With 13 days until the election, 81 percent of Connecticut likely voters who name a candidate say their mind is made up, while 18 percent say they might change their mind. Their minds are made up, say 86 percent of Malloy voters and 84 percent of Foley backers, while 49 percent of Visconti supporters say they might change their mind.
“The race for Connecticut governor looks very much like it will go down to the wire–again,” said Douglas Schwartz, PhD, director of the Quinnipiac University poll.
“Republican Tom Foley has to be concerned that this is the first likely voter poll in which Gov. Dannel Malloy has a numerical edge, even though it’s razor-thin.”
“As expected, Democrats and Republicans are coming home with both Malloy and Foley winning at least 80 percent of their bases, but the independent voters are really up for grabs, with independent Joe Visconti now taking 16 percent of the independent vote,” Dr.

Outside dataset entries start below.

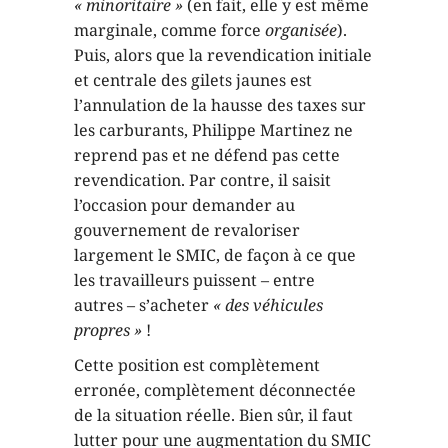
« minoritaire »
(en fait, elle y est même
marginale, comme force
organisée
).
Puis, alors que la revendication initiale
et centrale des gilets jaunes est
l’annulation de la hausse des taxes sur
les carburants, Philippe Martinez ne
reprend pas et ne défend pas cette
revendication. Par contre, il saisit
l’occasion pour demander au
gouvernement de revaloriser
largement le SMIC, de façon à ce que
les travailleurs puissent – entre
autres – s’acheter
« des véhicules
propres »
!
Cette position est complètement
erronée, complètement déconnectée
de la situation réelle. Bien sûr, il faut
lutter pour une augmentation du SMIC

Schwartz added.
“The gender gap is now a huge 38 points, with men going to Foley by 19 points and women for Malloy by 19 points.
Connecticut likely voters give both major party candidates negative favorability ratings:
• Malloy gets a negative 42 – 50 percent favorability, virtually unchanged from October 8;
• Foley gets a negative 40 – 46 percent favorability, down from his split 41 – 39 percent score two weeks ago;
• 80 percent of voters still don’t know enough about Visconti to form an opinion, compared to an 86 percent “don’t know enough” rating two weeks ago.
“The other bad news for Tom Foley is that his favorability rating continues to tumble,” Schwartz said. “For the first time, more voters have a negative view of him than a positive view. The more voters get to know him, the less they like him.
“The good news for Foley is that Malloy’s favorability is actually slightly worse.
“The Connecticut race recently was rated the most negative in the nation, and voters are giving a thumbs down to both major party candidates. With voters not liking either candidate very much, some voters could just choose the lesser of two evils. The dislike of Malloy and Foley helps explain why independent candidate Joe Visconti is holding onto 9 percent, at least for now.”